Robin Goldberg met Virgil Keller the night that Robin graduated from Hodges University.

Robin was wearing a royal purple one-piece bathing suit. She’d ordered the swimwear from the official Omikron Epsilon Delta merch catalogue. Robin didn’t like how most swimsuits looked on her pale skin, but dark purples brought out the chestnut in her hair. The collegiate gear felt appropriate since her Brothers and Sisters were the ones that had brought her out to celebrate in the first place.

That evening was Robin’s first trip to Jardin, and the disco throbbed in lavender and rose eternity. The nightclub’s walls were mirrored, and the mirrors had built in strobes. The lights were arranged as blooming, lush flowers. The night was just finding its own rhythm, and the lights embedded in the walls were creeping up to a frantic pace. Jardin‘s ceiling and floor were also mirrored as were all sides of the elevated bar seating that crisscrossed the dance floor in a spider-web of reflection. Fractal, electric Kool-Aid lighting suffused every molecule of the room, and getting stoned for the light show and tunes at Jardin had been a burner rite of passage for decades.

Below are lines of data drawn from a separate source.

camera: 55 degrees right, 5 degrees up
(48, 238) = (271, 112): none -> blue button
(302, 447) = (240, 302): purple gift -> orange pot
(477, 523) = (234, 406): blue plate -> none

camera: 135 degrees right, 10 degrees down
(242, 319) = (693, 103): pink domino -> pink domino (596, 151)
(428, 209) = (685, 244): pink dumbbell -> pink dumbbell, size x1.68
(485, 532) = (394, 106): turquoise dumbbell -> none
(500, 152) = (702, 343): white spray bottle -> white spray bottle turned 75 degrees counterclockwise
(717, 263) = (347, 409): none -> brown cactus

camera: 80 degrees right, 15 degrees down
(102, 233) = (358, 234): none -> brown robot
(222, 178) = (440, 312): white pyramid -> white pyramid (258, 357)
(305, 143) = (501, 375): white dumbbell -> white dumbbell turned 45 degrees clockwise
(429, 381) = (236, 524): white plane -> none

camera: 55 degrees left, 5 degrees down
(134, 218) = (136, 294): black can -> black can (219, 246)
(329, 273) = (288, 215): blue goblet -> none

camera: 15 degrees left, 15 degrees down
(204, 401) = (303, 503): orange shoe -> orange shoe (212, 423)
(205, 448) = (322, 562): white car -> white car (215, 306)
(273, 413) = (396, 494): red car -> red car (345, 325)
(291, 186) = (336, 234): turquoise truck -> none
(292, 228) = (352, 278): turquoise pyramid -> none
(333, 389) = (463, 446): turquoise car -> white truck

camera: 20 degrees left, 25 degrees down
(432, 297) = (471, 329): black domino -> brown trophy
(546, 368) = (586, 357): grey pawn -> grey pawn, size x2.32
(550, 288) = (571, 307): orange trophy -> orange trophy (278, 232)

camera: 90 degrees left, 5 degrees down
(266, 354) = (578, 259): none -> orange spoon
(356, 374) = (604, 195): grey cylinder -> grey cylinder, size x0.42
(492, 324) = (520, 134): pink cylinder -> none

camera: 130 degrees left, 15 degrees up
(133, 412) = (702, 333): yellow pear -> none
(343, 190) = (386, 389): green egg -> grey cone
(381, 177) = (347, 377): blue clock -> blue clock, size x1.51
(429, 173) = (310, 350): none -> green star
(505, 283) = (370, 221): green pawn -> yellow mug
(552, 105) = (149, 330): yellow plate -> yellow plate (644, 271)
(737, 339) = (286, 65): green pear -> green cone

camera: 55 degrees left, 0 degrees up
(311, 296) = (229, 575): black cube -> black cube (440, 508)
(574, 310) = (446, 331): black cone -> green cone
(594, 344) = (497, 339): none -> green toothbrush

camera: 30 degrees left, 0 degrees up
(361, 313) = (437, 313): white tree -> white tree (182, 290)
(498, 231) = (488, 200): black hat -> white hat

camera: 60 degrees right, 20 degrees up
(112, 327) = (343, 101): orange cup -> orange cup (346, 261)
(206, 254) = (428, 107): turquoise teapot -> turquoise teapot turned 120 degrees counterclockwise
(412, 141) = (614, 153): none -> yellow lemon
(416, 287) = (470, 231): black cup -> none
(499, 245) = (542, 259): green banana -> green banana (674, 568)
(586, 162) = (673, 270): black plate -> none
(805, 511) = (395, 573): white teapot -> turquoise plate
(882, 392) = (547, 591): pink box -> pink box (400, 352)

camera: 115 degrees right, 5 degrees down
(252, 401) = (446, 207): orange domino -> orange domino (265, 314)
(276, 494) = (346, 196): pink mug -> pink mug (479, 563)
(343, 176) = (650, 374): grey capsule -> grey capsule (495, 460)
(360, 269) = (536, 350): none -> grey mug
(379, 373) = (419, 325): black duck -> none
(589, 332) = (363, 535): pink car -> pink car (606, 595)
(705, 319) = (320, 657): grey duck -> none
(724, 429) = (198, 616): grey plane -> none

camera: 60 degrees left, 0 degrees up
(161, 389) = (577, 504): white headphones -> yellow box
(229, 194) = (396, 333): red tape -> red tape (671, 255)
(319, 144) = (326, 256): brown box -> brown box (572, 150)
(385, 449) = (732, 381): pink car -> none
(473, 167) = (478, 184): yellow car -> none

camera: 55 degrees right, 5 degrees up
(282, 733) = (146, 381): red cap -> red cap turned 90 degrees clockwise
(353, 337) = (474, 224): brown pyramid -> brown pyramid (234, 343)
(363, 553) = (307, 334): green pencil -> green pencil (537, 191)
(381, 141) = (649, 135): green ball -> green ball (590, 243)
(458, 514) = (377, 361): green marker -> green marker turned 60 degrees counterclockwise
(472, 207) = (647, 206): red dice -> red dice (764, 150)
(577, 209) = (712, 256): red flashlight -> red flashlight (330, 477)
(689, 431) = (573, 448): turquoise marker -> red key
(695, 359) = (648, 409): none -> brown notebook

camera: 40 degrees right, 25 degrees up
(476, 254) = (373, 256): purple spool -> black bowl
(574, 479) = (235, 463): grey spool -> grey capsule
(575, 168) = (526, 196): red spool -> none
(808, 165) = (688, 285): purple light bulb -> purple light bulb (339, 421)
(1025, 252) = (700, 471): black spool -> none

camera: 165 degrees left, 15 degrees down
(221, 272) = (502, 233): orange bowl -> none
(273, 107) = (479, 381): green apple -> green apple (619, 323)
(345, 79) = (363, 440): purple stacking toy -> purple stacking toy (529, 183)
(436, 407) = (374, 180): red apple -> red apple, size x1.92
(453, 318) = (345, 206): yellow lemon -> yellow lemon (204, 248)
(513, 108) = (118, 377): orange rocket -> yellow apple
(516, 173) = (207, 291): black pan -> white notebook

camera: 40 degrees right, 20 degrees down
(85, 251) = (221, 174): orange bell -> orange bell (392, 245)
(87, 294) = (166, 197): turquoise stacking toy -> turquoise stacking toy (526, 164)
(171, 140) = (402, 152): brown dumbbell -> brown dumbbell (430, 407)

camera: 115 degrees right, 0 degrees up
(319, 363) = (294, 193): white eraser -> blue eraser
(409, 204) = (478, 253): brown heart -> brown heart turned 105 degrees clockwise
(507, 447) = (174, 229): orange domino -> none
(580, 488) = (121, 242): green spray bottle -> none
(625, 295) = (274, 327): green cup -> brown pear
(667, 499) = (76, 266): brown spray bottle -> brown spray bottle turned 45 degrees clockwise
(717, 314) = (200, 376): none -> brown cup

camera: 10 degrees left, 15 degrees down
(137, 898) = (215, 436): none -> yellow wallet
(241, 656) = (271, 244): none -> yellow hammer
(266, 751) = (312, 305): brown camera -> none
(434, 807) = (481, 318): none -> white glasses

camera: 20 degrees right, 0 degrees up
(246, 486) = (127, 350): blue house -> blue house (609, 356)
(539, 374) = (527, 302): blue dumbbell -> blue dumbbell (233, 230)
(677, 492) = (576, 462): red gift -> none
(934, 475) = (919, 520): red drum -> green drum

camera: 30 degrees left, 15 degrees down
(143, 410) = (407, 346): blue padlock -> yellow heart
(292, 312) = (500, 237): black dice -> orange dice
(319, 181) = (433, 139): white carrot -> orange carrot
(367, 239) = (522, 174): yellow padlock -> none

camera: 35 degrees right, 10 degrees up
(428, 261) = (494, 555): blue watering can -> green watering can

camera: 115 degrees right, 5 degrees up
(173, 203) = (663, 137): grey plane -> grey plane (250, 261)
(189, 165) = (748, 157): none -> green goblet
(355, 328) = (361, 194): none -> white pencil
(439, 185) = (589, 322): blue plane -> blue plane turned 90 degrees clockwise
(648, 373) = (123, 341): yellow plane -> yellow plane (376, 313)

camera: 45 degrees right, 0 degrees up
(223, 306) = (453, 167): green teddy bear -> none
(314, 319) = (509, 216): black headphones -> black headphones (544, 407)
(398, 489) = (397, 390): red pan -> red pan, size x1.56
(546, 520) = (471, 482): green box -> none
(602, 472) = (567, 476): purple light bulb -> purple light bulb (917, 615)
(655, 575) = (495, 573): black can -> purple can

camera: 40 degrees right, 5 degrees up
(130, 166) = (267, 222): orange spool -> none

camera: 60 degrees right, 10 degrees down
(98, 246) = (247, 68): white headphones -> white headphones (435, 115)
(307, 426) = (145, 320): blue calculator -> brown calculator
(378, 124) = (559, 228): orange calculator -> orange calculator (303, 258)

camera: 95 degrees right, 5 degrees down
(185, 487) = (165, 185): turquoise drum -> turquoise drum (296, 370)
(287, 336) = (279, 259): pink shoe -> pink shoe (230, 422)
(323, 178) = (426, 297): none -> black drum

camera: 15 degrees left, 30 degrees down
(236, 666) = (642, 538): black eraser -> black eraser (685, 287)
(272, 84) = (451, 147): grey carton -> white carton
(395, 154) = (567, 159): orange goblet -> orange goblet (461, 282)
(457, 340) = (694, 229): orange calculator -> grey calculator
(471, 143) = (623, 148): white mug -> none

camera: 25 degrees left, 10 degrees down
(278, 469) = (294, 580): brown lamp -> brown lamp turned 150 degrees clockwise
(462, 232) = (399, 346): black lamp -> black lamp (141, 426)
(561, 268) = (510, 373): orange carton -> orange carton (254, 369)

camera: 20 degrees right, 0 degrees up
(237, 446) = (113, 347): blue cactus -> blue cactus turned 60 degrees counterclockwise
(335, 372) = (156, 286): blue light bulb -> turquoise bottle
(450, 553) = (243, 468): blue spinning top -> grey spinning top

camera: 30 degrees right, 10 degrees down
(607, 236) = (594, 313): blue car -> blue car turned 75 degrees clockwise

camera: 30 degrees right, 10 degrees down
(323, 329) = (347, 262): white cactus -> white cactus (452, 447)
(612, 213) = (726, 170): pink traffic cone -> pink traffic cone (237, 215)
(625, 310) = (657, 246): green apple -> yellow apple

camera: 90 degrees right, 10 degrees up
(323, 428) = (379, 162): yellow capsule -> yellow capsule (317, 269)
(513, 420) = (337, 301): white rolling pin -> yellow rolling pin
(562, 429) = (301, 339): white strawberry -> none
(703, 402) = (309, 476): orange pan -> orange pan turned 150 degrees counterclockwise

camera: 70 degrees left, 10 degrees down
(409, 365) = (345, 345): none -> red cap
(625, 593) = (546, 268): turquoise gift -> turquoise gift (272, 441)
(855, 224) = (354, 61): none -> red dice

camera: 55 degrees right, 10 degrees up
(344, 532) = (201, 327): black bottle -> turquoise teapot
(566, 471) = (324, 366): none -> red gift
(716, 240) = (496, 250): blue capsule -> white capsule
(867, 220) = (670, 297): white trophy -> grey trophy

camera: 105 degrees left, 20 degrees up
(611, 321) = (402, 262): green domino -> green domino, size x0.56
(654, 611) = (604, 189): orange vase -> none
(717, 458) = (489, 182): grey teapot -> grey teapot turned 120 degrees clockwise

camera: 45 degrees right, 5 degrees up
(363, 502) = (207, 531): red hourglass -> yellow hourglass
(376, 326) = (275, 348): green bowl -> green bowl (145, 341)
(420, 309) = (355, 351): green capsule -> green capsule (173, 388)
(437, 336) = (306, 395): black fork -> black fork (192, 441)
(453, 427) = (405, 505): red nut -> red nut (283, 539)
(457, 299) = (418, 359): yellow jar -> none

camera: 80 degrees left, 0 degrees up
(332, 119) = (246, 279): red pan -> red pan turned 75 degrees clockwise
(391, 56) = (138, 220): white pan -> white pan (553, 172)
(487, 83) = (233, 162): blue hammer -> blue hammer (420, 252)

On Jardin‘s more architecturally conventional evenings, a large dance floor dominated the center of the club. A cozy, plush red bar rotated in the middle of the dance floor. Arsene liked to call the bar their Rosebud. Most of the lesbians that haunted the place called it “the Clit” instead. Arsene had never corrected them.

The evening that Robin started to fall in love with Virgil, Jardin had embraced an aquatic décor. The polyamorous, pansexual party traded in dresses and suits for speedos and bikinis… and less if you weren’t shy. Few were by the time they left Jardin.

The dance floor had been replaced with sprawling hot tubs and more raised, glass walkways between the tubs. There were open areas of blanketed glass with pillows, lubricants, and prophylactics, of course.

The tubs were steaming. Between the mist and the reality-shifting haze of pure color, Robin’s slow descent into disassociation was, perhaps, understandable.